To comprehend the secular/sacred tension and even science and faith, Lambert said an understanding of the two most transformative intellectual currents that flowed through America in the 18th century is necessary — The Great Awakening, which was a religious revival, and Enlightenment.
Both The Great Awakening and Enlightenment challenged traditional thought, challenged received wisdom and centered on individual experience, Lambert said.
The Great Awakening was based on a simple message. “There was ‘one thing needful,’ a spiritual new birth,” Lambert said. It introduced religious choice in America, bringing unity but also dividing Christians.
At the same time in the 18th century, the Enlightenment refused to believe that things are the way they are in the world simply because God wanted it that way, Lambert said.
In his third lecture, Lambert focused on the convention of 1787 that drafted the U.S. Constitution. Lambert asserted that Americans tend to view the convention reverentially through a popular constructed memory of the past, but historical facts are always a bit different than the myths we create about ourselves.

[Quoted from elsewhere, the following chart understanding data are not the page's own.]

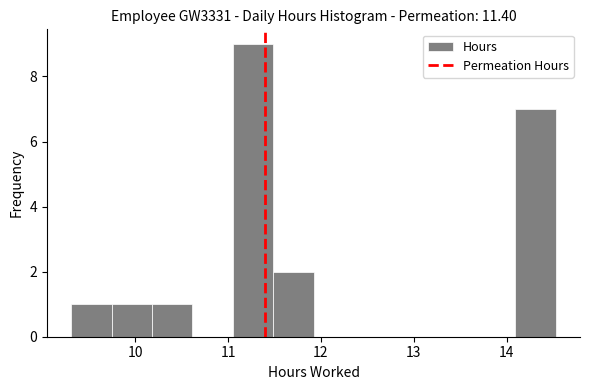

Reading left to right, list every bar in this chart as the range it spans on the x-axis followed by its height. Neither the bar edges nor the heights are printed on the chart, so give them approximately, as read against the axes.

9.3 to 9.7: 1
9.7 to 10.2: 1
10.2 to 10.6: 1
10.6 to 11.1: 0
11.1 to 11.5: 9
11.5 to 11.9: 2
11.9 to 12.4: 0
12.4 to 12.8: 0
12.8 to 13.2: 0
13.2 to 13.7: 0
13.7 to 14.1: 0
14.1 to 14.5: 7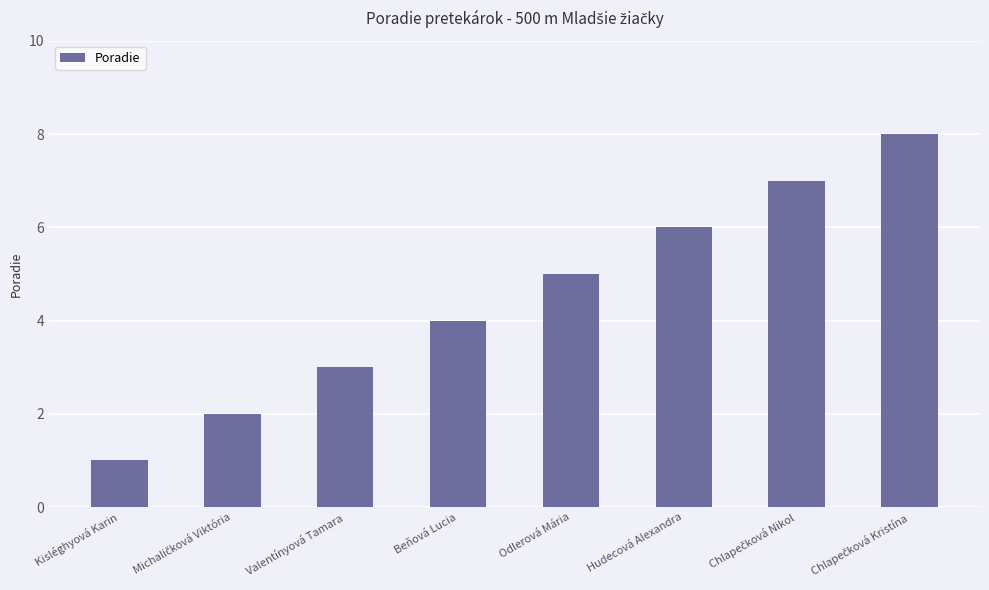

What is the value of the 5th bar from the left?

5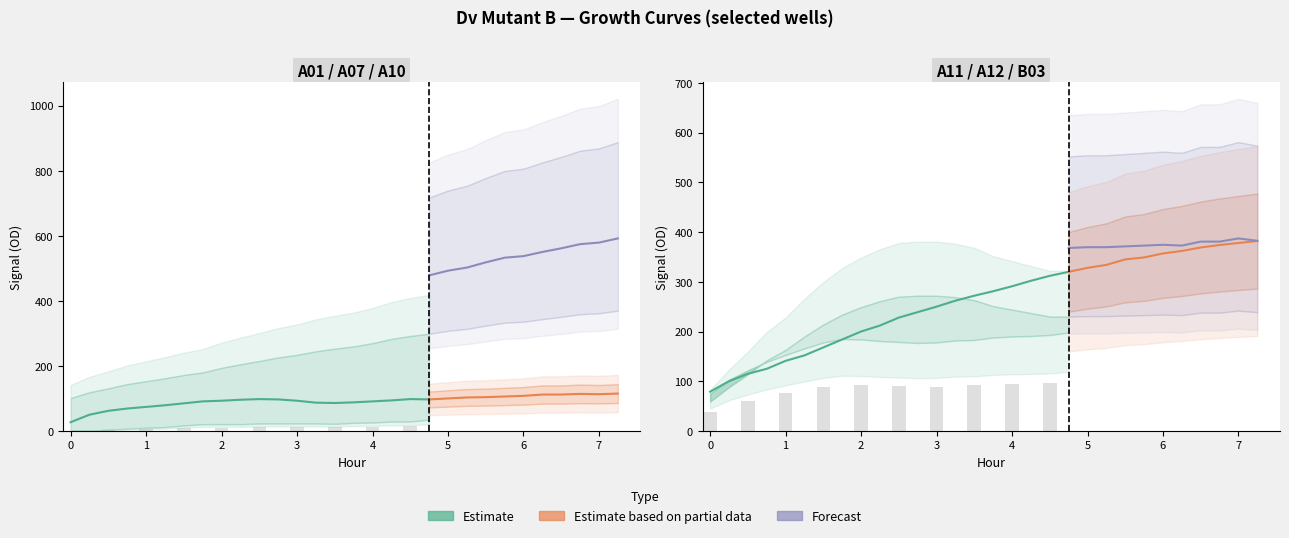

What position from the left is 2.0?

9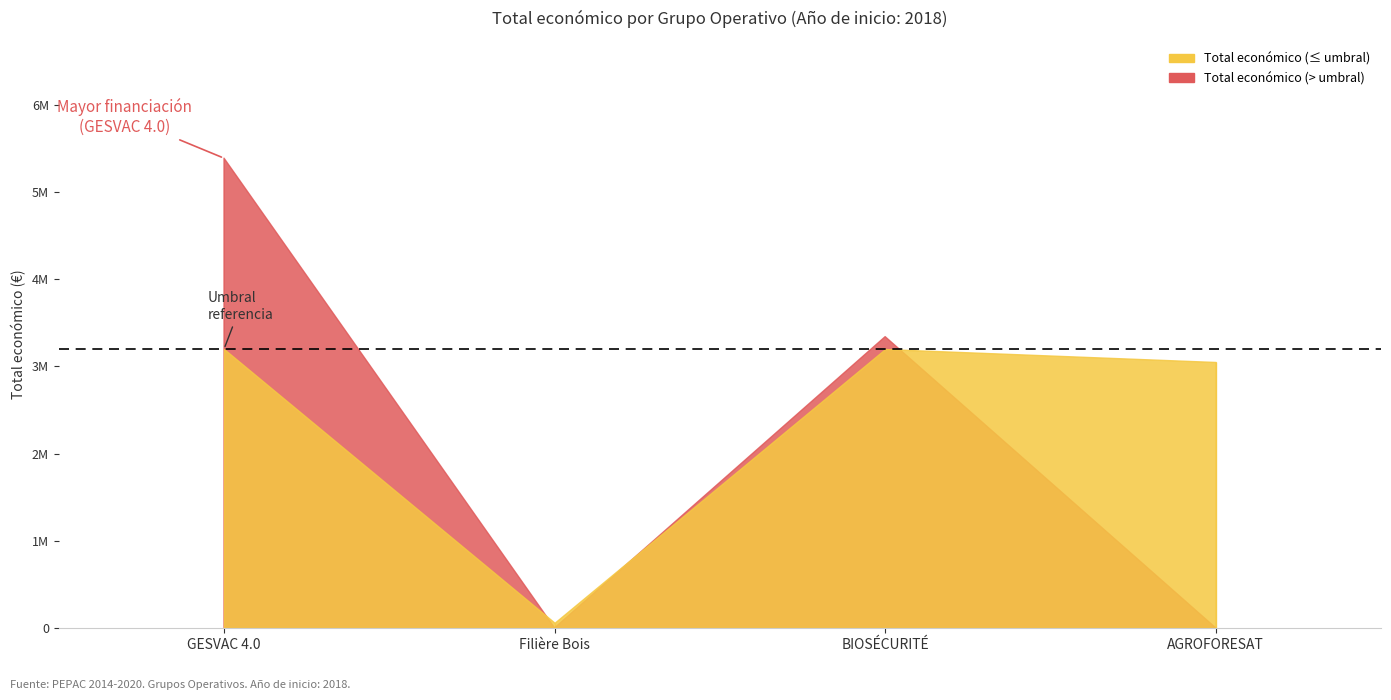

What is the change in value from GESVAC 4.0 to AGROFORESAT?

-2339025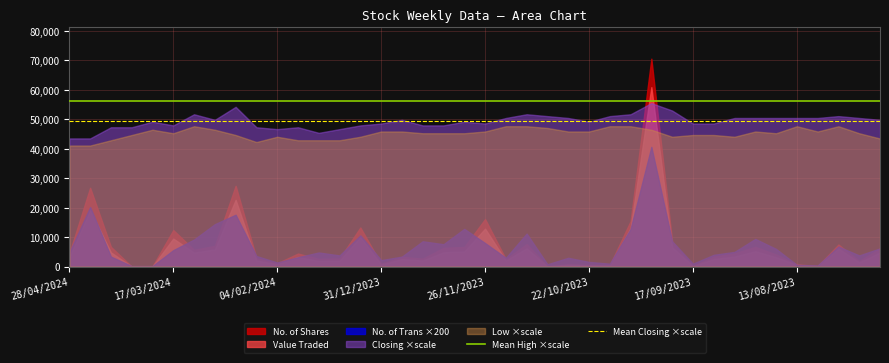

What is the value of the Mean High ×scale point at the 1st from the left?

56192.5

The delegates were gifted and far-sighted people, Lambert said, but they were also fully human. “Principled, yes,” Lambert said, “but also protecting private interests and special interests, just like we do today.”

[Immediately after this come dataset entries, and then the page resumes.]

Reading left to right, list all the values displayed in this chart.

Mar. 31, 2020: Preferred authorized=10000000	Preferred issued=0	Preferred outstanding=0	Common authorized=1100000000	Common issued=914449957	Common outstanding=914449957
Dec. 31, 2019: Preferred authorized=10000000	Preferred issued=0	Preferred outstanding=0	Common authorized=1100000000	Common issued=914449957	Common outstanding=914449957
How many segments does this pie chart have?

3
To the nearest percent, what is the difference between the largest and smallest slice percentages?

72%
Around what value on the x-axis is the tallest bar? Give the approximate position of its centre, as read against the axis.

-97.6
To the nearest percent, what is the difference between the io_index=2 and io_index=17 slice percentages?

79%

James Madison made sure the principle of separation was at the heart of the Constitution, according to Lambert. Not only did the document separate the three branches of government, but it also separated power of the central government from the states and it kept a separation of church and state without using those exact words.
The delegates at the convention in 1787 were aware of the religious landscape in America. The majority of men were professing Christians, but few spoke publicly of Jesus or Christ and would have disagreed on biblical interpretation. They saw the dizzying religious diversity growing in America, but the last thing they wanted to do in Philadelphia was fight over religion. “In essence,” Lambert said, “they ignored religion as much as they possibly could.”
The delegates believed in freedom of conscience and religious liberty — not mere toleration, but true religious liberty. “What they did with that conviction of religious liberty ended up in the most radical part of the U.S. Constitution, and that is the separation of church and state,” Lambert said.
Lambert said the delegates feared the intermingling of church and state. “The delegates for the most part were well-read, and they knew history. And they knew what happened when church and state were conjoined, and they thought that damage was done to both,” Lambert said. “So, they saw throughout history the unholy bargain of priest and king, of church and state, and they did not want anything to do with that.” This led them to largely ignore the religious landscape of America at the convention.
Lambert pointed out that religion was barely mentioned during their discussions. It came up only twice: once in a heated debate over the election of Congress when Benjamin Franklin made a motion to pray — which failed — and again during the debate over the question of religious tests for officeholders. According to Lambert, the delegates’ decision to include a prohibition on such a test created a country that separated church and civil authority, leaving religion to the states and to individuals.
Lambert concluded with James Madison’s reflections on America near the end of his life. Madison noted that churches were numerous and that all religious views were expressed “with an energy unheard of where there was an established church that enjoyed state support.”
“So, in Madison’s view,” Lambert said, “separation of church and state worked for the benefit of the spread of the Gospel.”